━━━━━ 抜粋文 ━━━━━

これまでの歴史が発展だと考えるなら、それは分化するのがその方向性だといえます。すなわち、歴史に基づいて未来を考えれば、未来の方向性は分化する方向だといえます。(p186)
これに先立つ6章に、地球は5億年もすれば生物圏を維持できなくなり、最後は赤色巨星化した太陽に飲み込まれるって言ってませんでしたっけ?それは分化です、か?
一年間に人間圏に流入する物質の移動量は、地球システムの物の流れに換算すると一〇万年分くらいの移動量に相当します。(中略)我々が今の割合でオーストラリアの鉄鉱石全部を日本に持ってくるのに、例えば数百年かかるとして一方*1は数千万年ですから…(p189)
「例えば」って何だよww根拠のない数字から求めた結果をあちこちで使うのはやめましょう。
私は個人的には、我々は宇宙を認識するために人間圏を築いたと考えています。単に、生き延びるために生きているわけではないと思っています。生き延びるために生きているのなら、人間圏をつくらずに生物圏の中の種の一つとして生きているほうが、選択としては正しいからです。(p211)
それは「特定の誰か」が意思的に選択したことなんでしょうか? あるいは一般意思めいたものを想定しているのでしょうか… ちなみに彼にとって「人間圏をつくる」とは具体的には農耕牧畜を始めることで、地球システム内の構成要素とその関係性を変えることを指します。でもそれってそれこそより多く「生き延びるために」やったことなんじゃないんですかねぇ?*2
…いやはや。ちなみにこの本と私との出会いには母親とその知人が深く介在していたということと、この本は文明論チックにではなく、地学(地球科学)の関連書として読めば勉強になるということは付記しておきます。

━━━━━ データ ━━━━━

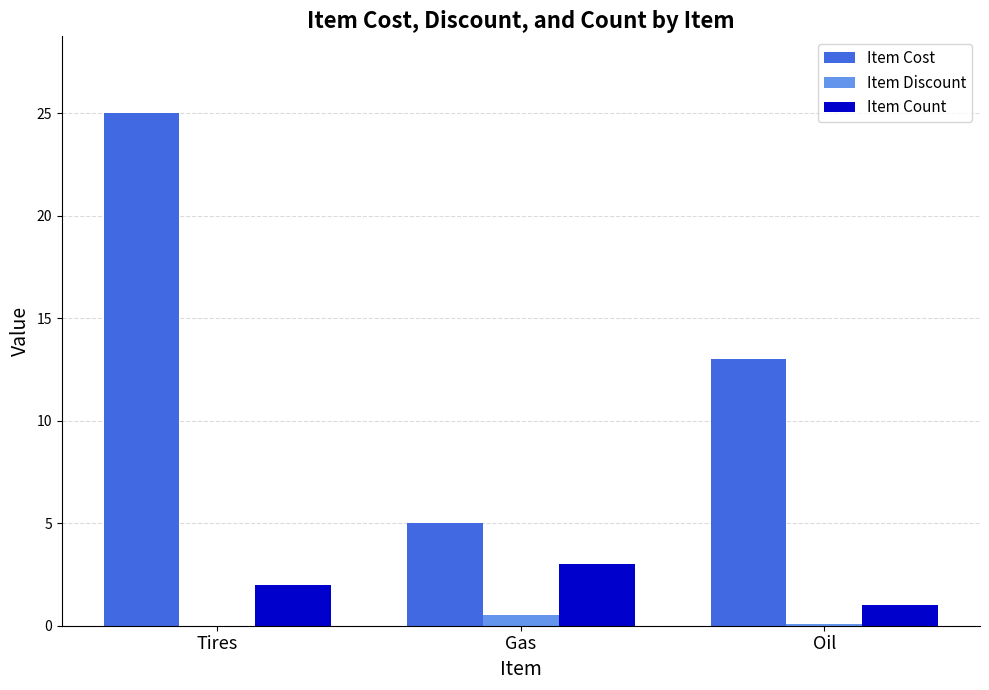

Which series changed the most between Tires and Gas?

Item Cost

━━━━━

(指示) 上の抜粋文の「これに先立つ6章に、地球は5」から「正しいからです。(p211)」までを、「オーストラリア」を「ブラジル」に置き換えて書き直してください。

(解答)
これに先立つ6章に、地球は5億年もすれば生物圏を維持できなくなり、最後は赤色巨星化した太陽に飲み込まれるって言ってませんでしたっけ?それは分化です、か?
一年間に人間圏に流入する物質の移動量は、地球システムの物の流れに換算すると一〇万年分くらいの移動量に相当します。(中略)我々が今の割合でブラジルの鉄鉱石全部を日本に持ってくるのに、例えば数百年かかるとして一方*1は数千万年ですから…(p189)
「例えば」って何だよww根拠のない数字から求めた結果をあちこちで使うのはやめましょう。
私は個人的には、我々は宇宙を認識するために人間圏を築いたと考えています。単に、生き延びるために生きているわけではないと思っています。生き延びるために生きているのなら、人間圏をつくらずに生物圏の中の種の一つとして生きているほうが、選択としては正しいからです。(p211)